My friend Tonny M. sent me a tip to two pretty nice charts depicting the state of U.S. healthcare spending (link).
The first shows U.S. as an outlier:
This chart is a replica of the Lane Kenworthy chart, with some added details, that I have praised here before. This chart remains one of the most impactful charts I have seen. The added time-series details allow us to see a divergence from about 1980.
The second chart shows the inequity of healthcare spending among Americans. The top 10% spenders consume about 6.5 times as much as the average while the bottom 16% do not spend anything at all.
This chart form is standard for depicting imbalance in scientific publications. But the general public finds this chart difficult to interpret, mostly because both axes operate on a cumulative scale. Further, encoding inequity in the bend of the curve is not particularly intuitive.
So I tried out some other possibilities. Both alternatives are based on incremental, not cumulative, metrics. I take the spend of the individual ten groups (deciles) and work with those dollars. Also, I provide a reference point, which is the level of spend of each decile if the spend were to be distributed evenly among all ten groups.

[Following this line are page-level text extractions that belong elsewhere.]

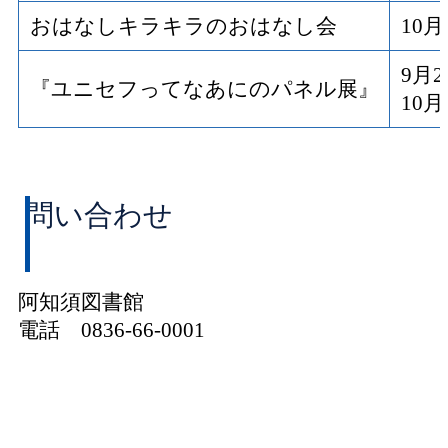
おはなしキラキラのおはなし会
10
9月
『ユニセフってなあにのパネル展』
10
問い合わせ
阿知須図書館
電話 0836-66-0001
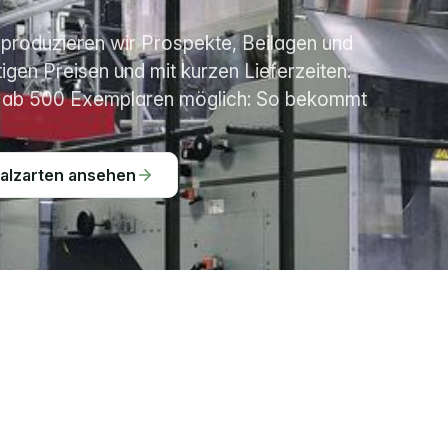
 produzieren wir Prospekte, Beilagen und 
igen Preisen und mit kurzen Lieferzeiten. 
d ab 500 Exemplaren möglich: So bekommt 
alzarten ansehen
tdruck 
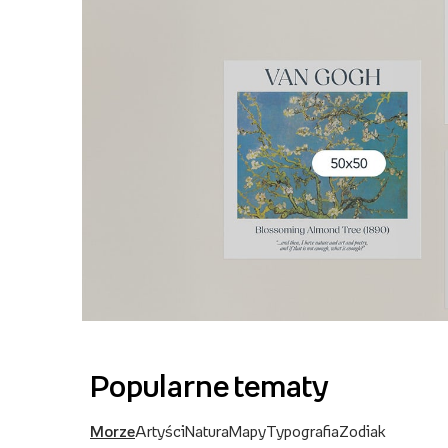
Popularne tematy
Morze
Artyści
Natura
Mapy
Typografia
Zodiak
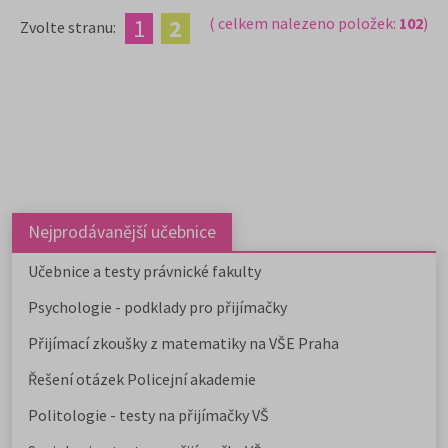
1
2
( celkem nalezeno položek:
102
)
Zvolte stranu:
Nejprodávanější učebnice
Učebnice a testy právnické fakulty
Psychologie - podklady pro přijímačky
Přijímací zkoušky z matematiky na VŠE Praha
Řešení otázek Policejní akademie
Politologie - testy na přijímačky VŠ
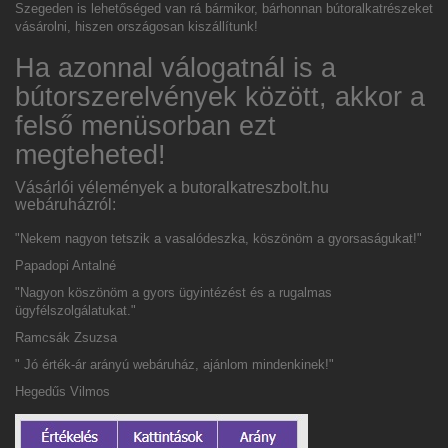
Szegeden
is lehetőséged van rá bármikor, bárhonnan bútoralkatrészeket
vásárolni, hiszen országosan kiszállítunk!
Ha azonnal válogatnál is a
bútorszerelvények között, akkor a
felső menüsorban ezt
megteheted!
Vásárlói vélemények a butoralkatreszbolt.hu
webáruházról:
"Nekem nagyon tetszik a vasalódeszka, köszönöm a gyorsaságukat!"
Papadopi Antalné
"Nagyon köszönöm a gyors ügyintézést és a rugalmas
ügyfélszolgálatukat."
Ramcsák Zsuzsa
" Jó érték-ár arányú webáruház, ajánlom mindenkinek!"
Hegedűs Vilmos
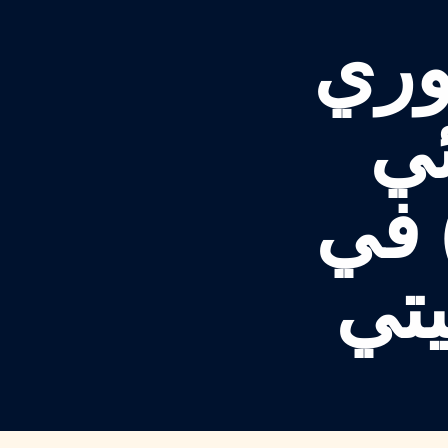
وري
ئي
تي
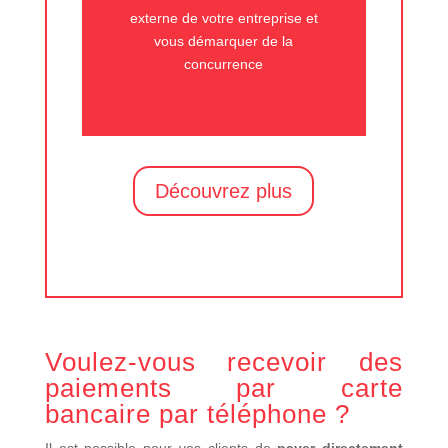
externe de votre entreprise et
vous démarquer de la
concurrence
Découvrez plus
Voulez-vous recevoir des
paiements par carte
bancaire par téléphone ?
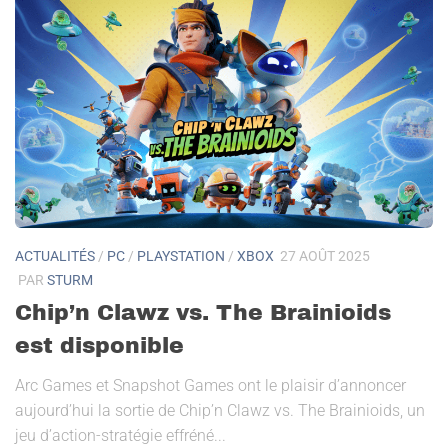
ACTUALITÉS
/
PC
/
PLAYSTATION
/
XBOX
27 AOÛT 2025
PAR
STURM
Chip’n Clawz vs. The Brainioids
est disponible
Arc Games et Snapshot Games ont le plaisir d’annoncer
aujourd’hui la sortie de Chip’n Clawz vs. The Brainioids, un
jeu d’action-stratégie effréné...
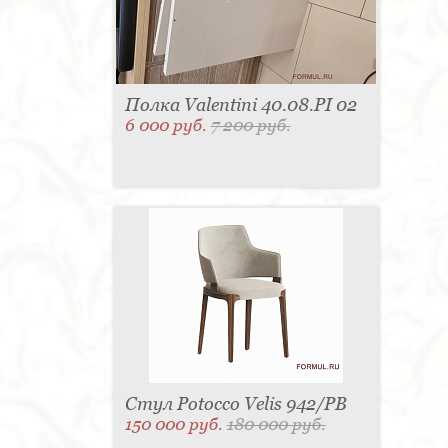
Полка Valentini 40.08.PI 02
6 000 руб.
7 200 руб.
Стул Potocco Velis 942/PB
150 000 руб.
180 000 руб.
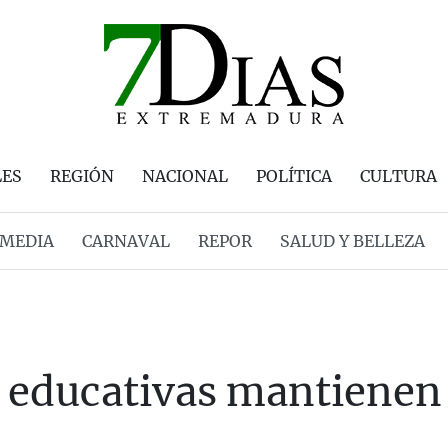
LES
REGIÓN
NACIONAL
POLÍTICA
CULTURA
MEDIA
CARNAVAL
REPOR
SALUD Y BELLEZA
s educativas mantienen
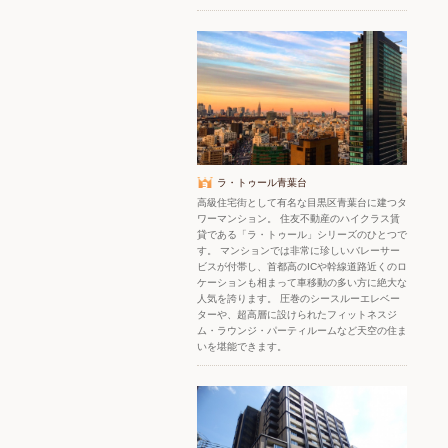
ラ・トゥール青葉台
高級住宅街として有名な目黒区青葉台に建つタ
ワーマンション。 住友不動産のハイクラス賃
貸である「ラ・トゥール」シリーズのひとつで
す。 マンションでは非常に珍しいバレーサー
ビスが付帯し、首都高のICや幹線道路近くのロ
ケーションも相まって車移動の多い方に絶大な
人気を誇ります。 圧巻のシースルーエレベー
ターや、超高層に設けられたフィットネスジ
ム・ラウンジ・パーティルームなど天空の住ま
いを堪能できます。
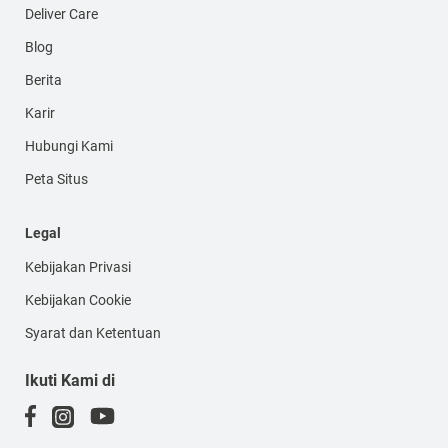
Deliver Care
Blog
Berita
Karir
Hubungi Kami
Peta Situs
Legal
Kebijakan Privasi
Kebijakan Cookie
Syarat dan Ketentuan
Ikuti Kami di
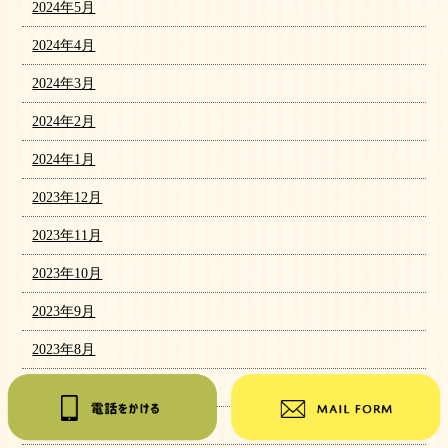
2024年5月
2024年4月
2024年3月
2024年2月
2024年1月
2023年12月
2023年11月
2023年10月
2023年9月
2023年8月
2023年7月
2023年6月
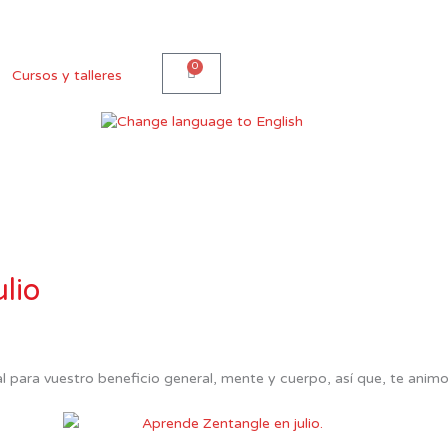
0
Carro
Cursos y talleres
lio
ara vuestro beneficio general, mente y cuerpo, así que, te animo:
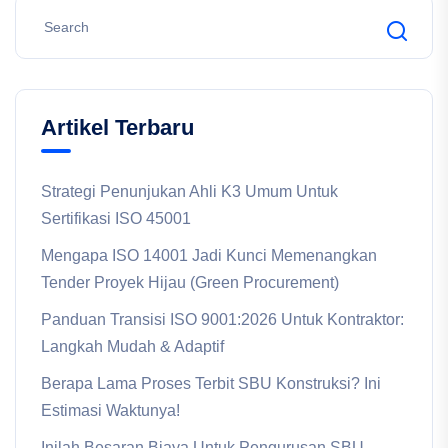
Artikel Terbaru
Strategi Penunjukan Ahli K3 Umum Untuk
Sertifikasi ISO 45001
Mengapa ISO 14001 Jadi Kunci Memenangkan
Tender Proyek Hijau (Green Procurement)
Panduan Transisi ISO 9001:2026 Untuk Kontraktor:
Langkah Mudah & Adaptif
Berapa Lama Proses Terbit SBU Konstruksi? Ini
Estimasi Waktunya!
Inilah Besaran Biaya Untuk Pengurusan SBU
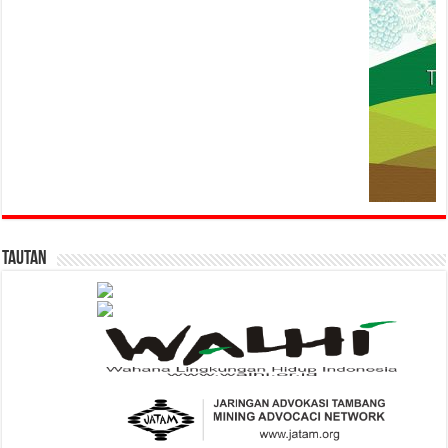
Tautan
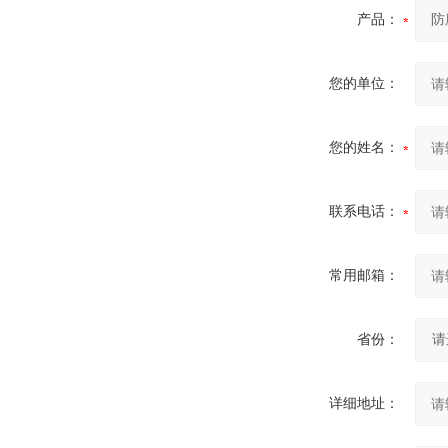
产品：
您的单位：
您的姓名：
联系电话：
常用邮箱：
省份：
详细地址：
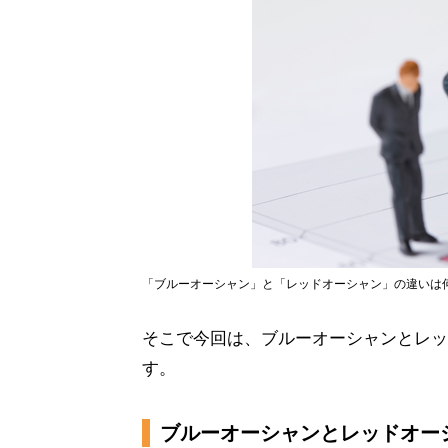
「ブルーオーシャン」と「レッドオーシャン」の違いは
そこで今回は、ブルーオーシャンとレッ
す。
ブルーオーシャンとレッドオー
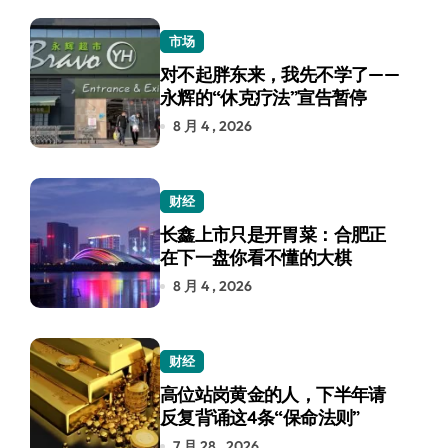
市场
对不起胖东来，我先不学了——
永辉的“休克疗法”宣告暂停
8 月 4 , 2026
财经
长鑫上市只是开胃菜：合肥正
在下一盘你看不懂的大棋
8 月 4 , 2026
财经
高位站岗黄金的人，下半年请
反复背诵这4条“保命法则”
7 月 28 , 2026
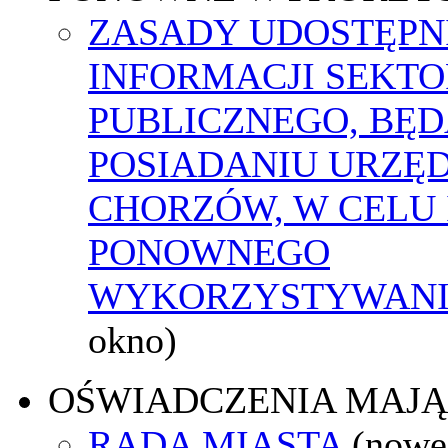
ZASADY UDOSTĘPN
INFORMACJI SEKT
PUBLICZNEGO, BĘ
POSIADANIU URZĘ
CHORZÓW, W CELU 
PONOWNEGO
WYKORZYSTYWAN
okno)
OŚWIADCZENIA MAJ
RADA MIASTA
(nowe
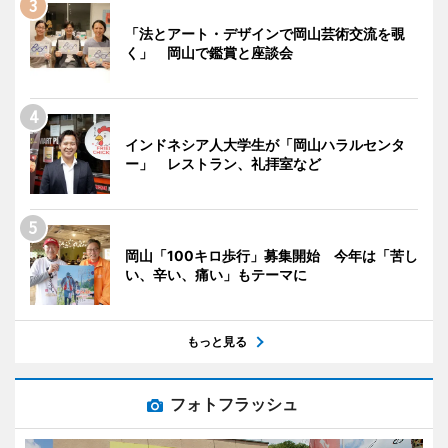
「法とアート・デザインで岡山芸術交流を覗
く」 岡山で鑑賞と座談会
インドネシア人大学生が「岡山ハラルセンタ
ー」 レストラン、礼拝室など
岡山「100キロ歩行」募集開始 今年は「苦し
い、辛い、痛い」もテーマに
もっと見る
フォトフラッシュ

The second alternative shows the level of excess or deficient spending as slopes of lines. I am aiming for a bit more drama here.
Now, the interpretation of this chart is not simple. Since illness is not evenly spread out within the population, this distribution might just be the normal state of affairs. Nevertheless, this pattern can also result from the top spenders purchasing very expensive experimental treatments with little chance of success, for example.